Beobachtungen direkt beim Tod
eines uns verbundenen Menschen oder kurz danach kommen auch bei nicht hellsichtigen
Menschen gelegentlich vor. Hier die Beobachtung eines Arztes beim Tod seiner
Tante:
„Zuerst
wurde ich aufmerksam auf etwas unmittelbar über dem physischen Körper, das etwa
60 cm hoch über dem Krankenbett schwebte … Dann bildeten sich zu meinem Erstaunen
feste Umrisse, und die nebelartige Substanz nahm langsam menschliche Gestalt
an. Bald ähnelte der Körper dem physischen Körper meiner Tante; der
Astralkörper schwebte horizontal über seinem physischen Gegenstück … Deutlich
könnte ich ihre Gesichtszüge erkennen. Sie ähnelten weitgehend dem körperlichen
Gesicht, aber mit dem Unterschied, dass jetzt ein Ausdruck von Frieden und
lebendiger Kraft erstrahlte, wo vorher nur Alter und Schmerz waren. Die Augen
waren geschlossen, wie in tiefem Schlaf, und vom Geistkörper schien ein
intensives Leuchten auszugehen. Beim Betrachten des Geistkörpers fiel mein
Blick auf eine silbrige Substanz, die vom Kopf des physischen Körpers zum Kopf
des Geistkörpers strömte. Dann erkannte ich die Verbindungsschnur zwischen beiden
Körpern. Dabei ging mir der Gedanke 'Die Silberschnur' nicht aus dem Kopf.
Jetzt wusste ich zum ersten Mal, was damit gemeint war … Die Schnur schien
voller Leben zu sein, voll vibrierender Energie. Ich konnte das Fließen des
pulsierenden Lichtstroms in der Schnur vom physischen Körper zum Geistkörper
verfolgen. Mit jedem 'Pulsschlag' nahm der unstoffliche Körper an Leben und
Dichte zu, während der physische Körper ruhiger und immer lebloser wirkte.
Inzwischen war die Gestalt des Geistkörpers ganz deutlich geworden. Alles Leben
war in den Astralkörper übergegangen; das Pulsieren der Schnur hatte aufgehört.

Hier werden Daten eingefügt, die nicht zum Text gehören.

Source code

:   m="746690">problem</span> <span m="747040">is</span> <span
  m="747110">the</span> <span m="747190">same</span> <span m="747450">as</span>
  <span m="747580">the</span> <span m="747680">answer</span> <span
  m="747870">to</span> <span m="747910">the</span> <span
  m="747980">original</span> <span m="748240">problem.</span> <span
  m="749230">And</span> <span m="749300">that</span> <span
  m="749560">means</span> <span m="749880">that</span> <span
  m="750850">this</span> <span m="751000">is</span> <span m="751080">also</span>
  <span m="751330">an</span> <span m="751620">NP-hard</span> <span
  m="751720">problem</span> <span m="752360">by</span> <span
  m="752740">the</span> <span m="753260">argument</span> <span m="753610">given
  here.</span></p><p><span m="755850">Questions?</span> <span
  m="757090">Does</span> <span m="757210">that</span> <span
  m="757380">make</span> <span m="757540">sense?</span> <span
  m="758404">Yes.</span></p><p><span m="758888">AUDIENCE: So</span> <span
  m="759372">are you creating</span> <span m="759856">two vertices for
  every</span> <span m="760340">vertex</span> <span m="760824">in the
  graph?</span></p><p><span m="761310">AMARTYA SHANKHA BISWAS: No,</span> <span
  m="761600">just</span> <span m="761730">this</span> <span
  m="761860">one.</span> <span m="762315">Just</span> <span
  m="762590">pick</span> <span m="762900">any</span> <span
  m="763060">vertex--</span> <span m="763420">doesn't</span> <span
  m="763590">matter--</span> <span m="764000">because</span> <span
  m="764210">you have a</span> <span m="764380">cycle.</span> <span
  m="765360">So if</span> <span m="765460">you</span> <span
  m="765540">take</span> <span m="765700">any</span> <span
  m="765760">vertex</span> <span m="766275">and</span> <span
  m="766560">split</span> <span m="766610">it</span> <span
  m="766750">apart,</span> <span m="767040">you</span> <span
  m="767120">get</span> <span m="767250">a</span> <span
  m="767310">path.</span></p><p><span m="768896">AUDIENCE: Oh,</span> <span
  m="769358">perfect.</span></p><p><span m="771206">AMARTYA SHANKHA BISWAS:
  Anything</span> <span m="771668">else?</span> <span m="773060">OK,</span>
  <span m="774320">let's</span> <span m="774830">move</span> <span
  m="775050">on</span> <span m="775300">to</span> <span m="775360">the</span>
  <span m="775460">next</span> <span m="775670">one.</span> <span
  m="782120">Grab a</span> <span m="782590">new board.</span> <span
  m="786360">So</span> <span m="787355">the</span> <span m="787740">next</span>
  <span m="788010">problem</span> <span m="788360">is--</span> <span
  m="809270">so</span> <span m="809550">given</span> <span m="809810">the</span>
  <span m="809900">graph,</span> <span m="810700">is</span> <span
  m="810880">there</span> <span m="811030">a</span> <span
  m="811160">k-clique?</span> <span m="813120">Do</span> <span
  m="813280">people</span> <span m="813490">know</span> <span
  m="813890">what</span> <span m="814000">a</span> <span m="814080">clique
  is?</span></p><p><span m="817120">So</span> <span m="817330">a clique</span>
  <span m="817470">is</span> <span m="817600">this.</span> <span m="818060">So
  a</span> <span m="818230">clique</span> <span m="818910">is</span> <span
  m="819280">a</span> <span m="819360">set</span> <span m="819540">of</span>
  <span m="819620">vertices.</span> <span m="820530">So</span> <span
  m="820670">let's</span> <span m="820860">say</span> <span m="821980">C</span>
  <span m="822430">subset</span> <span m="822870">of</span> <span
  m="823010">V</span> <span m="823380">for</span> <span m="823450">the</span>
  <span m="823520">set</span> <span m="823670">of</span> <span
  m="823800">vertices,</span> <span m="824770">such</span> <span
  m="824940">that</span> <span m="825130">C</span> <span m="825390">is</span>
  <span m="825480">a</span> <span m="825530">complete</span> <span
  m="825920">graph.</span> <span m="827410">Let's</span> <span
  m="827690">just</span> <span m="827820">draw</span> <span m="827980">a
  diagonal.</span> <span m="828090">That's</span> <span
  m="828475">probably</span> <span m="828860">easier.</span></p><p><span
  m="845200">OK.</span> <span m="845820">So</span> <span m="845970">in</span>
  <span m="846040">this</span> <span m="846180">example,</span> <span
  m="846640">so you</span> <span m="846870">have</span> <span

Ich beobachtete die fächerartig verteilten Verbindungselemente der Schnur an
der Schädelbasis. Jedes einzelne Element riss; die endgültige Trennung stand
unmittelbar bevor. Es vollzog sich ein Zwillingsvorgang von Tod und
Wiedergeburt. Das letzte Verbindungselement der Silberschnur löste sich, und
der Geistkörper war frei.“
Dann kam der dramatische
Augenblick, als der leuchtende Körper sich aus seiner Ruhestellung erhob. „Die
geschlossenen Augen öffneten sich und ein Lächeln breitete sich über die
strahlenden Züge. Sie lächelten mir ein Lebewohl zu, dann verschwand diese Frau
aus meiner Sicht.“[9]
Isaac Bashevis Singer
beschreibt in seinem Roman „Shosha“ die mystische Erfahrung eines
allumfassenden Einsseins, die vor Jahren sein ganzes Sein durchdrang: „Ich war
in die Ewigkeit eingegangen. Manchmal glaube ich, es war wie der Übergang vom
Leben in den Zustand, den wir Tod nennen. Vielleicht erfahren wir diesen
Zustand im letzten Moment oder gleich danach. Ich sage das, weil die Toten, die
ich im Leben gesehen habe, wie viele es auch waren, alle denselben
Gesichtsausdruck hatten: 'Aha, so ist das also! Hätte ich das gewusst! Welch
ein Jammer, dass ich es den anderen nicht erzählen kann.'“[10]
(Dieser Artikel wurde, geringfügig gekürzt, aus der Zeitschrift "Theosophie heute" 3/2016 entnommen.)
[1] Pim van Lommel, Endloses Bewusstsein,
Patmos Verlag, Düsseldorf 2009, S. 24, Hervorhebungen durch die Autorin
[3] Ders. S. 62, Hervorhebungen durch die
Autorin
[5] Bernhard Jacoby, Alles wird gefügt,
LangenMüller, 2005, S 30
[8] Neu herausgegeben unter dem Titel: Erhard
Bäzner „Das Rätsel des Lebens und das Geheimnis des Todes“, Aquamarin Verlag,
München, 2005
[9] Sylvia Cranston, HPB, Adyar 1993, S. 630f.